__TRECHO__
□ □ □ □

Reinaldo Lobo
Há 50 anos, aconteceu um milagre no mundo.
Não foi nada religioso nem um produto da fé. Foi um espantoso evento histórico,
inesperado por todos: uma brecha se abriu nos sistemas de poder mundiais. Por essa
fenda, passaram vietcongs, mulheres, negros e minorias, estudantes de Paris e
de São Paulo, de San Francisco, de Praga e de Tóquio, artistas, desempregados,
hippies e roqueiros. Atrás desse cortejo, entraram os operários e trabalhadores
em geral, puxados por antigos partidos comunistas e outras denominações
ideológicas.
Por um instante apenas, um grão na
história de civilização, a humanidade inteira se viu diante de uma revolução
diferente, inédita, que parecia mudar quase todos os valores, derrubar
preconceitos milenares e abrir um futuro mais brilhante dos que surgiram após
as revoluções francesa, de 1789, e russa, de 1917.
As mulheres, que vinham entrando para o
mercado de trabalho e para a cultura, passaram corajosamente por essa brecha e
começaram a transformação que o nosso escritor Tristão de Ataíde considerou a
única revolução exitosa do século XX, a feminina.
Os negros norte-americanos puseram-se em
marchas históricas, conquistaram os direitos civis e o sonho de Martin Luther
King, assassinado em abril desse ano luminoso e violento, começaria sua
realização na eleição de Barack Obama, décadas depois.

□ □ □ □

__INSTRUÇÕES__
**a.** Reproduza fielmente o trecho, de "Reinaldo Lobo" até "ideológicas.", incluindo essas palavras.
**b.** Dê sequência ao texto sobre a brecha aberta nos sistemas de poder mundiais, começando logo depois da última frase apresentada.

__MATERIAL FORNECIDO__
□ □ □ □

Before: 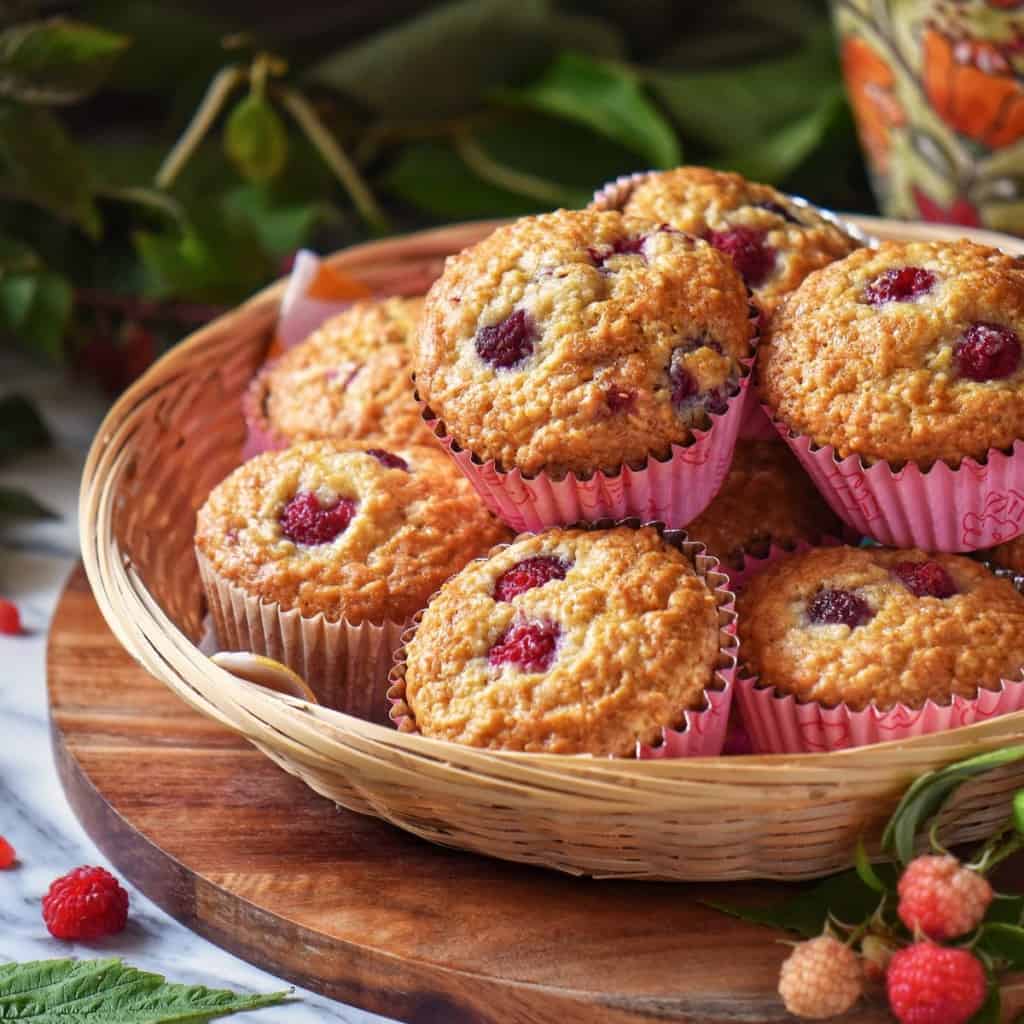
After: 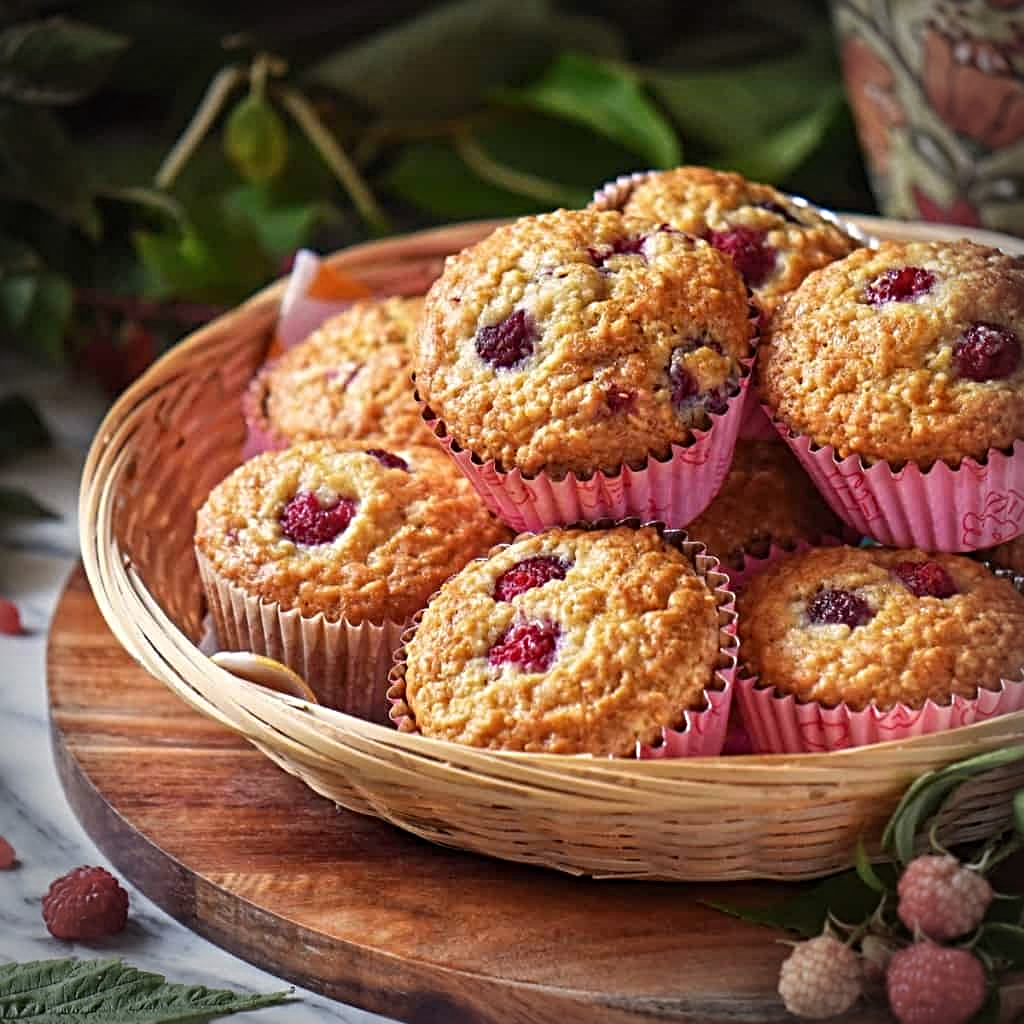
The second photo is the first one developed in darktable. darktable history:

□ □ □ □

__RESPOSTAS POR TAREFA__
**a.**
Reinaldo Lobo
Há 50 anos, aconteceu um milagre no mundo.
Não foi nada religioso nem um produto da fé. Foi um espantoso evento histórico,
inesperado por todos: uma brecha se abriu nos sistemas de poder mundiais. Por essa
fenda, passaram vietcongs, mulheres, negros e minorias, estudantes de Paris e
de São Paulo, de San Francisco, de Praga e de Tóquio, artistas, desempregados,
hippies e roqueiros. Atrás desse cortejo, entraram os operários e trabalhadores
em geral, puxados por antigos partidos comunistas e outras denominações
ideológicas.

**b.**
Nas ruas de Paris e de várias cidades europeias,
houve um surto de imaginação e elas se encheram de pichações criativas, como:
“É proibido proibir”; “A Imaginação ao Poder”; “Rompam as cadeias infernais”;
“Debaixo dos paralelepípedos, a praia”;
“Sejam realistas: peçam o impossível”.
Foi o tempo de Bob Dylan e de John Lennon,
que invocavam a paz e o amor. Foi o tempo da liberação sexual, da
anti-psiquiatria, da ascensão do respeito à diversidade e das comunidades alternativas--as “famílias”
formadas por jovens e adultos que se escolhiam para viver juntos.
Por um breve momento histórico, tudo
parecia possível: a queda das oligarquias liberais ocidentais e das burocracias
comunistas. No Ocidente e no Leste, surgiram fenômenos de massa como as
rebeliões em Berkeley, manifestações em Londres e Belfast, e a Revolução
Cultural chinesa, percebida por Mao Tsé-tung e canalizada em seu proveito. Na
Polônia, na Hungria, na então Tchecoslováquia, estudantes saíram às ruas e pediram
liberdade para todos. Pode-se dizer hoje, sem risco de errar, que a queda da
União Soviética começou no Ano da Graça de 1968, com a chama anti-burocrática
iniciada.
Na América Latina, na África e na Ásia, os
movimentos ocorreram principalmente guerrilhas de libertação nacional, para tentar
pôr abaixo ditaduras sangrentas e regimes corruptos. Os jovens
latino-americanos perceberam -- na esteira da Revolução Cubana e inspirados por
um ícone de 68, Che Guevara-- que era possível fazer uma revolução fora dos
partidos comunistas e até contra eles.
No sudeste da Ásia, no minúsculo Vietnã
o ano começou com a maior ofensiva guerrilheira contra mais de 400 mil soldados
ocupantes norte-americanos, a ofensiva do Ano Novo, temporada das chuvas e da
lama. Nesse momento, a guerra virou completamente a favor dos guerrilheiros
vietcongs e das tropas norte-vietnamitas e culminou com a primeira grande
derrota do império norte-americano desde o seu triunfo na Segunda Guerra
Mundial.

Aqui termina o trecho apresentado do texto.